Dataset items:

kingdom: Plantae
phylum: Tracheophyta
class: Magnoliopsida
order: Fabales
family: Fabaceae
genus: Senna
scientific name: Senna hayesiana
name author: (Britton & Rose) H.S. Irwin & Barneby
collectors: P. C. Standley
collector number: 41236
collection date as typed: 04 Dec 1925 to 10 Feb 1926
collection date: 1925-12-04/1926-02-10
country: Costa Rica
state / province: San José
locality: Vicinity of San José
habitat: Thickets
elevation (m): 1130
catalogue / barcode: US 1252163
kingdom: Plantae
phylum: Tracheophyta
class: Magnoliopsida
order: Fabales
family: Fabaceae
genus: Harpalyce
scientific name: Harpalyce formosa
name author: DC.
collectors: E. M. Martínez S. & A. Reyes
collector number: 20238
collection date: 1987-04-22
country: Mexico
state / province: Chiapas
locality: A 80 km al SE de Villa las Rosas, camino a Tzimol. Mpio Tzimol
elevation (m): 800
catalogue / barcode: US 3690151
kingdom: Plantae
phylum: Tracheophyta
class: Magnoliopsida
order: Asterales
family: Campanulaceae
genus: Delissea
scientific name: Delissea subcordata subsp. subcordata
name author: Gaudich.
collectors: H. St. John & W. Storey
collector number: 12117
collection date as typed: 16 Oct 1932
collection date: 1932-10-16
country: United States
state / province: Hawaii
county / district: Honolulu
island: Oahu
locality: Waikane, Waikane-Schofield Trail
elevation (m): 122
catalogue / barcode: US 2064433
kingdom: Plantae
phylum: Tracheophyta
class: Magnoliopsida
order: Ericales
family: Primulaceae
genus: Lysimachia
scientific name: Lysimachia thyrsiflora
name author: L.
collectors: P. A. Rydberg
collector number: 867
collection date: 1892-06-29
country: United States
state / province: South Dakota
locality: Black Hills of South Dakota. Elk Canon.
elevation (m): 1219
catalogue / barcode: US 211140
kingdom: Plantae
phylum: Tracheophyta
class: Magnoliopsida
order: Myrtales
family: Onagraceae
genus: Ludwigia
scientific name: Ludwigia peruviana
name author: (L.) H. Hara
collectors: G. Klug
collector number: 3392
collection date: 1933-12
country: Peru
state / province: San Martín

_Exercise aim_
Reproduce the lines above word for word, from the first through the last.

_The completed task_
kingdom: Plantae
phylum: Tracheophyta
class: Magnoliopsida
order: Fabales
family: Fabaceae
genus: Senna
scientific name: Senna hayesiana
name author: (Britton & Rose) H.S. Irwin & Barneby
collectors: P. C. Standley
collector number: 41236
collection date as typed: 04 Dec 1925 to 10 Feb 1926
collection date: 1925-12-04/1926-02-10
country: Costa Rica
state / province: San José
locality: Vicinity of San José
habitat: Thickets
elevation (m): 1130
catalogue / barcode: US 1252163
kingdom: Plantae
phylum: Tracheophyta
class: Magnoliopsida
order: Fabales
family: Fabaceae
genus: Harpalyce
scientific name: Harpalyce formosa
name author: DC.
collectors: E. M. Martínez S. & A. Reyes
collector number: 20238
collection date: 1987-04-22
country: Mexico
state / province: Chiapas
locality: A 80 km al SE de Villa las Rosas, camino a Tzimol. Mpio Tzimol
elevation (m): 800
catalogue / barcode: US 3690151
kingdom: Plantae
phylum: Tracheophyta
class: Magnoliopsida
order: Asterales
family: Campanulaceae
genus: Delissea
scientific name: Delissea subcordata subsp. subcordata
name author: Gaudich.
collectors: H. St. John & W. Storey
collector number: 12117
collection date as typed: 16 Oct 1932
collection date: 1932-10-16
country: United States
state / province: Hawaii
county / district: Honolulu
island: Oahu
locality: Waikane, Waikane-Schofield Trail
elevation (m): 122
catalogue / barcode: US 2064433
kingdom: Plantae
phylum: Tracheophyta
class: Magnoliopsida
order: Ericales
family: Primulaceae
genus: Lysimachia
scientific name: Lysimachia thyrsiflora
name author: L.
collectors: P. A. Rydberg
collector number: 867
collection date: 1892-06-29
country: United States
state / province: South Dakota
locality: Black Hills of South Dakota. Elk Canon.
elevation (m): 1219
catalogue / barcode: US 211140
kingdom: Plantae
phylum: Tracheophyta
class: Magnoliopsida
order: Myrtales
family: Onagraceae
genus: Ludwigia
scientific name: Ludwigia peruviana
name author: (L.) H. Hara
collectors: G. Klug
collector number: 3392
collection date: 1933-12
country: Peru
state / province: San Martín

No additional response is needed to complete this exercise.